Groups were comparable with respect to age (54.2 (50.3–58.3) vs 53.2 (49.8–56.7) 95% CI), grade of aSAH (Hess/Hunt) (2.6 (2.17–3.03) vs 3.06 (3.00–3.80) 95% CI) and stroke severity (Glasgow Coma Scale 10.9 (9.4–12.4) vs 10.5 (9.3–11.8) 95% CI). There was a trend towards less DID in the statin group (37.5% vs 60.3% nonstatin; standard error of the difference of the means 9.8 (3.64–28.00) 95% CI). The extent of disability between the groups, however, was not different (Glasgow Outcome Scale 3.65 (3.16–4.14) statin vs 3.39 (3.00–3.80) nonstatin 95% CI).
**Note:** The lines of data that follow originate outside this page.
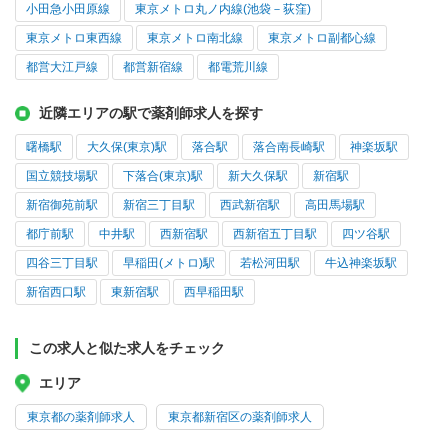
小田急小田原線
東京メトロ丸ノ内線(池袋－荻窪)
東京メトロ東西線
東京メトロ南北線
東京メトロ副都心線
都営大江戸線
都営新宿線
都電荒川線
近隣エリアの駅で薬剤師求人を探す
曙橋駅
大久保(東京)駅
落合駅
落合南長崎駅
神楽坂駅
国立競技場駅
下落合(東京)駅
新大久保駅
新宿駅
新宿御苑前駅
新宿三丁目駅
西武新宿駅
高田馬場駅
都庁前駅
中井駅
西新宿駅
西新宿五丁目駅
四ツ谷駅
四谷三丁目駅
早稲田(メトロ)駅
若松河田駅
牛込神楽坂駅
新宿西口駅
東新宿駅
西早稲田駅
この求人と似た求人をチェック
エリア
東京都の薬剤師求人
東京都新宿区の薬剤師求人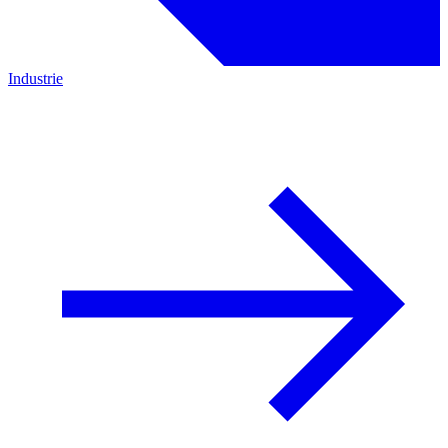
Industrie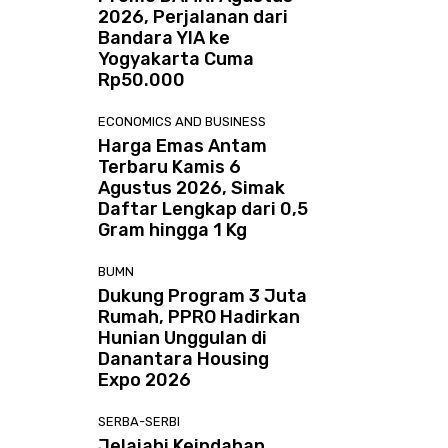
2026, Perjalanan dari
Bandara YIA ke
Yogyakarta Cuma
Rp50.000
ECONOMICS AND BUSINESS
Harga Emas Antam
Terbaru Kamis 6
Agustus 2026, Simak
Daftar Lengkap dari 0,5
Gram hingga 1 Kg
BUMN
Dukung Program 3 Juta
Rumah, PPRO Hadirkan
Hunian Unggulan di
Danantara Housing
Expo 2026
SERBA-SERBI
Jelajahi Keindahan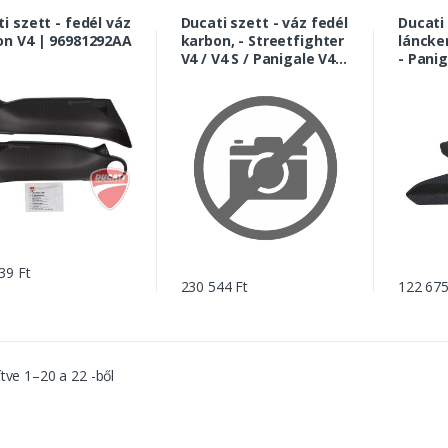
zett - fedél váz
Ducati szett - váz fedél
Ducati
on V4 | 96981292AA
karbon, - Streetfighter
láncke
V4 / V4 S / Panigale V4 /
- Panig
R / S / Corse |
Corse /
96981291AA
969813
39 Ft
230 544 Ft
122 675
ítve
1
–
20
a
22
-ből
Mortality was unchanged as well (22.5% statin vs 22.4% nonstatin).

Conclusion

These results are in line with a recently published study demonstrating reduced vasospasm-related DID in patients treated with pravastatin after aSAH [2]. We could not confirm the benefit of statin treatment regarding mortality as mentioned in the cited trial since our study was not powered to detect a difference in mortality. So it is to be hoped that the Statins for Aneurysmal Hemorrhage STASH trial will clarify this topic.